WORK ITEM
Please reproduce all the data exactly as written and omit the pictures.

Collection entries
Content starts

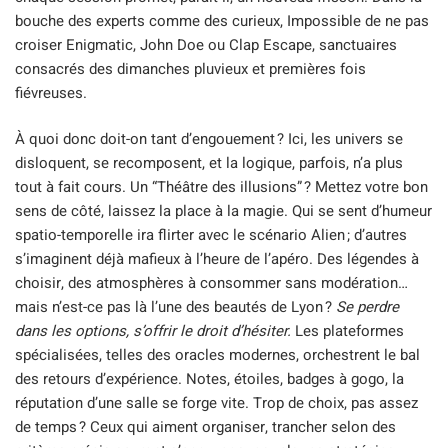
bouche des experts comme des curieux, Impossible de ne pas
croiser Enigmatic, John Doe ou Clap Escape, sanctuaires
consacrés des dimanches pluvieux et premières fois
fiévreuses.
À quoi donc doit-on tant d’engouement ? Ici, les univers se
disloquent, se recomposent, et la logique, parfois, n’a plus
tout à fait cours. Un “Théâtre des illusions” ? Mettez votre bon
sens de côté, laissez la place à la magie. Qui se sent d’humeur
spatio-temporelle ira flirter avec le scénario Alien ; d’autres
s’imaginent déjà mafieux à l’heure de l’apéro. Des légendes à
choisir, des atmosphères à consommer sans modération…
mais n’est-ce pas là l’une des beautés de Lyon ?
Se perdre
dans les options, s’offrir le droit d’hésiter.
Les plateformes
spécialisées, telles des oracles modernes, orchestrent le bal
des retours d’expérience. Notes, étoiles, badges à gogo, la
réputation d’une salle se forge vite. Trop de choix, pas assez
de temps ? Ceux qui aiment organiser, trancher selon des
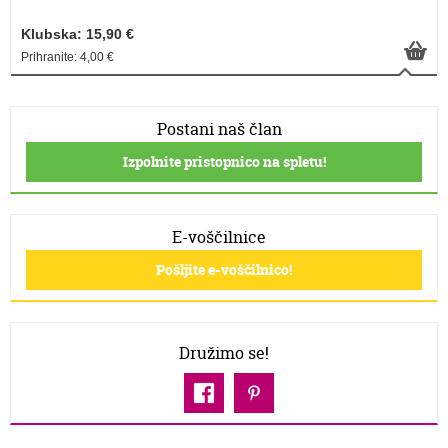
Klubska: 15,90 €
Prihranite: 4,00 €
Postani naš član
Izpolnite pristopnico na spletu!
E-voščilnice
Pošljite e-voščilnico!
Družimo se!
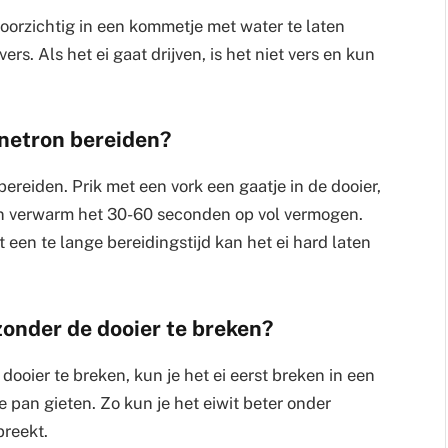
 voorzichtig in een kommetje met water te laten
ers. Als het ei gaat drijven, is het niet vers en kun
gnetron bereiden?
bereiden. Prik met een vork een gaatje in de dooier,
en verwarm het 30-60 seconden op vol vermogen.
 een te lange bereidingstijd kan het ei hard laten
 zonder de dooier te breken?
dooier te breken, kun je het ei eerst breken in een
e pan gieten. Zo kun je het eiwit beter onder
breekt.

Content ends

RESPONSE TO THIS TASK
bouche des experts comme des curieux, Impossible de ne pas
croiser Enigmatic, John Doe ou Clap Escape, sanctuaires
consacrés des dimanches pluvieux et premières fois
fiévreuses.
À quoi donc doit-on tant d’engouement ? Ici, les univers se
disloquent, se recomposent, et la logique, parfois, n’a plus
tout à fait cours. Un “Théâtre des illusions” ? Mettez votre bon
sens de côté, laissez la place à la magie. Qui se sent d’humeur
spatio-temporelle ira flirter avec le scénario Alien ; d’autres
s’imaginent déjà mafieux à l’heure de l’apéro. Des légendes à
choisir, des atmosphères à consommer sans modération…
mais n’est-ce pas là l’une des beautés de Lyon ?
Se perdre
dans les options, s’offrir le droit d’hésiter.
Les plateformes
spécialisées, telles des oracles modernes, orchestrent le bal
des retours d’expérience. Notes, étoiles, badges à gogo, la
réputation d’une salle se forge vite. Trop de choix, pas assez
de temps ? Ceux qui aiment organiser, trancher selon des
Klubska: 15,90 €
Prihranite: 4,00 €
Postani naš član
Izpolnite pristopnico na spletu!
E-voščilnice
Pošljite e-voščilnico!
Družimo se!
 voorzichtig in een kommetje met water te laten
ers. Als het ei gaat drijven, is het niet vers en kun
gnetron bereiden?
bereiden. Prik met een vork een gaatje in de dooier,
en verwarm het 30-60 seconden op vol vermogen.
 een te lange bereidingstijd kan het ei hard laten
 zonder de dooier te breken?
dooier te breken, kun je het ei eerst breken in een
e pan gieten. Zo kun je het eiwit beter onder
breekt.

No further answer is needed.